The two companies responded to the new study from the farmer-led Meat Industry Excellence group which was pushing for a major reforms to improve the red meat sector's profitability and lift falling returns to farmers.
An analysis done for the study concludes that merging the two biggest meat companies, the Alliance and Silver Fern Farms co-operatives, would produce gains of more than $400 million over five years.
And getting the big four, that's ANZCO and AFFCO, as well as the two co-ops, to agree to a co-ordinated consolidation process, could mean savings of more than a billion dollars.
Alliance's chairman Murray Taggart said his company wanted to see the detail of the analysis, because its findings were very different from the figures it had come up with on merger benefits.
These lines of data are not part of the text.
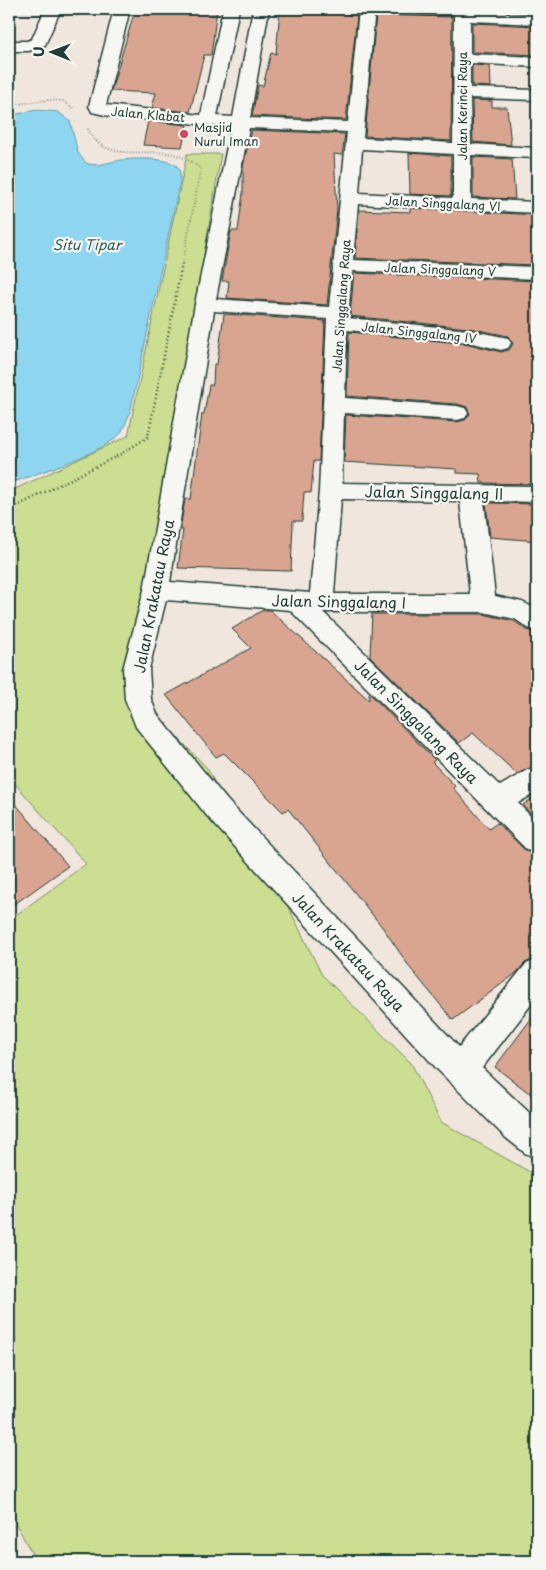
<svg xmlns="http://www.w3.org/2000/svg" width="546" height="1570" viewBox="0 0 546 1570" font-family="'Playpen Sans',sans-serif">
<style>
.green{fill:#ccde92;stroke:#768e63}
.water{fill:#8ed6f0;stroke:#6299a5}
.building{fill:#daa590;stroke:#1f3d34}
.lines{fill:none;stroke-linecap:round;stroke-linejoin:round}
.minor-casing{stroke:#1f3d34;stroke-width:3}
.path-far1{stroke:#1f3d34;stroke-width:2;stroke-dasharray:0.5 2.5;stroke-linecap:butt}
.path{stroke:#1f3d34;stroke-width:2.5;stroke-dasharray:1 3;stroke-linecap:butt}
.minor{fill:#f6f6f2;fill-rule:evenodd}
.poi-dot{fill:#d1495b;stroke:#f6f6f2;stroke-width:2}
.labels{text-anchor:middle;dominant-baseline:central;stroke-width:4.5;stroke-linejoin:round;paint-order:stroke}
.far-street-label{font-size:12px;fill:#1f3d34;stroke:#f6f6f2}
.far-poi-label{font-size:12px;fill:#1f3d34;stroke:#f6f6f2;text-anchor:start}
.far-water-label{font-size:14px;font-style:italic;fill:#355c5a;stroke:#f6f6f2}
.street-label{font-size:15px;fill:#1f3d34;stroke:#f6f6f2}
</style>
<rect width="100%" height="100%" fill="#f0e6de"/>
<filter id="ink" filterUnits="userSpaceOnUse"><feTurbulence type="fractalNoise" baseFrequency=".02" numOctaves="2"/><feDisplacementMap in="SourceGraphic" scale="10" xChannelSelector="R" yChannelSelector="G"/><feConvolveMatrix kernelMatrix="1 2 1 2 8 2 1 2 1" color-interpolation-filters="sRGB"/></filter>
<g filter="url(#ink)">
<polygon class="green" points="187,154 221,154 153,559 125,665 158,717 207,768 235,820 290,910 322,975 411,1063 441,1122 537,1176 537,1561 36,1561 9,1511 9,920 86,864 9,777 9,492 128,436"/>
<path class="water" d="M36,110L58,112L70,121L78,153L86,163C97,167 105,163 116,161C129,158 167,157 177,166C181,170 180,176 180,181L130,413C126,421 124,431 117,437C92,457 39,472 9,484V116Z"/>
<g class="building">
<polygon points="183,9 217,9 211,55 204,55 190,112 152,108 156,93 111,91 135,10 182,11"/>
<polygon points="280,9 349,9 348,15 357,15 346,120 252,116 258,85 263,86 271,53 276,54"/>
<polygon points="486,9 537,9 537,12 486,11"/>
<polygon points="376,15 452,17 451,141 365,136"/>
<polygon points="472,23 537,26 537,55 472,52"/>
<polygon points="472,65 490,66 491,87 472,86"/>
<polygon points="472,100 492,101 492,107 507,107 511,145 473,142"/>
<polygon points="148,121 187,125 182,147 143,145"/>
<polygon points="251,130 345,134 342,155 334,154 337,209 327,305 227,298 229,281 222,281 231,231 238,231 243,193 243,167"/>
<polygon points="409,153 451,156 451,196 410,194"/>
<polygon points="473,157 512,159 515,199 473,197"/>
<polygon points="410,208 537,215 537,265 355,258 359,210 410,212"/>
<polygon points="354,273 537,281 537,484 481,483 480,474 457,473 457,469 344,462 346,415 457,422 465,420 470,414 467,407 457,404 347,396 349,332 469,344 501,352 509,350 513,344 508,336 469,328 350,316"/>
<polygon points="224,314 325,321 319,461 314,461 311,493 304,492 302,521 293,521 291,571 178,568 183,530 180,530 185,499 191,499 202,414 204,414 209,385 213,385 214,364 217,364"/>
<polygon points="486,503 537,504 537,541 490,537"/>
<polygon points="263,610 270,610 369,700 369,693 435,760 432,762 455,786 453,788 489,829 497,823 526,851 537,855 537,958 525,963 515,974 453,1020 411,969 383,928 288,809 283,812 224,753 216,757 166,695 251,648 232,629"/>
<polygon points="372,614 483,614 514,621 527,630 537,633 537,765 517,774 473,733 459,743 370,656"/>
<polygon points="537,795 537,821 523,805"/>
<polygon points="9,796 68,866 9,908"/>
<polygon points="537,1011 537,1099 495,1067"/>
</g>
<g class="lines">
<defs>
<g id="minor">
<polygon points="45,9 61,9 45,45 29,51 9,51 9,41 27,41 32,39"/>
<path d="M114,9H130L106,105L201,115L223,9H239L217,116L233,117L253,9H269L250,118L348,122L359,9H375L363,138L453,143L454,15L406,14L401,12L398,9H470V12L537,14V24L470,21V54L537,57V67L470,63V88L537,90V100L470,98L471,144L537,148V158L471,155V199L537,202V213L358,204L353,260L537,267V279L352,271L348,318L469,330L508,338L511,343L508,348L501,350L469,342L347,330L345,398L457,406L465,408L468,413L465,418L457,420L344,413L342,483L537,486V502L484,501L495,596L522,602L537,609V631L528,628L515,619L483,612H323L500,786L527,770L537,767V792L518,803L537,823V853L527,850L290,610L166,600L149,669L151,699L157,714L227,800L459,1047L526,964L537,960V997L482,1068L537,1120V1158L525,1153L505,1137L437,1069L207,816L136,727L125,699L123,669L144,590L195,304L231,127L109,116L92,112L89,106ZM249,128L347,132L329,307L216,299ZM362,149L453,154V198L359,193ZM214,311L327,319L319,491L310,593L170,582ZM341,499L460,501L470,594H334Z"/>
</g>
</defs>
<use href="#minor" class="minor-casing"/>
<g class="path-far1">
<polyline points="9,105 48,100 63,101 73,108"/>
<path d="M88,129C103,163 143,148 173,154C184,157 192,162 201,169L182,265"/>
</g>
<polyline class="path" points="9,510 121,454 148,437 182,264"/>
<use href="#minor" class="minor"/>
</g>
</g>
<circle class="poi-dot" cx="184" cy="134" r="5"/>
<g class="labels">
<g class="far-street-label">
<text transform="translate(462 106) rotate(-90)">Jalan Kerinci Raya</text>
<text transform="translate(148 114) rotate(5)">Jalan Klabat</text>
<text transform="translate(443 203) rotate(3)">Jalan Singgalang VI</text>
<text transform="translate(440 269) rotate(2)">Jalan Singgalang V</text>
<text transform="translate(341 306) rotate(-86)">Jalan Singgalang Raya</text>
<text transform="translate(419 332) rotate(6)">Jalan Singgalang IV</text>
</g>
<g class="far-poi-label">
<text x="194" y="127">Masjid<tspan x="194" dy="14">Nurul Iman</tspan></text>
</g>
<g class="far-water-label">
<text x="87" y="244">Situ Tipar</text>
</g>
<g class="street-label">
<text transform="translate(434 492) rotate(1)">Jalan Singgalang II</text>
<text transform="translate(153 596) rotate(-79)">Jalan Krakatau Raya</text>
<text transform="translate(339 601) rotate(1)">Jalan Singgalang I</text>
<text transform="translate(417 721) rotate(45)">Jalan Singgalang Raya</text>
<text transform="translate(349 951) rotate(47)">Jalan Krakatau Raya</text>
</g>
</g>
<rect width="546" height="1570" fill="none" stroke="#f6f6f2" stroke-width="30"/>
<rect x="15" y="15" width="516" height="1540" fill="none" stroke="#1f3d34" stroke-width="2" filter="url(#ink)"/>
<g transform="translate(52 52) rotate(271)" stroke="#f6f6f2" stroke-width="4" paint-order="stroke">
<path d="M0-4L9 19L0 12L-9 19Z" fill="#1f3d34"/>
<text y="-8" font-size="14" font-weight="bold" text-anchor="middle" fill="#1f3d34">U</text>
</g>
</svg>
"The report indicates, on the work they have done, they believe there are very large gains from merging the co-operatives.
"All the work we've done in the past and even recently, indicates the gains are only a fraction of that, so clearly there are significant differences between the two bodies of work and that's why we are pretty keen to have a look at that GHD (international consultancy) report to try and understand how they've come up with such impressive numbers.
"If it stacks up commercially, we will definitely be pursuing any option, whether its merging with Silver Fern or any other company. That's a key responsibility of us as directors to act in the best interests of our company and if the numbers are that compelling, that would be a sensible thing to do."
Silver Fern Farms chairman Rob Hewitt said it was open to rationalisation discussions and they did not just have to be about mergers.
He said it could be about collaborating with other companies to save money by reducing processing capacity.
Both co-operatives agreed that there were too many plants to process the amount of stock available.
But Rob Hewitt questioned the analysis that the industry needed to close about a third of the plants currently operating.
"It's a simple observation and I think mathematically it works, but what it really doesn't take account of its climatic impacts, particularly around shorter seasons as you come further south.
"To give an example, our sheep plants in the south process for about six months of the year. Up north they are pretty much all year and the fixed costs across the number of livestock processed because of that are significantly higher in the south, than they are in the north, and that's a challenge."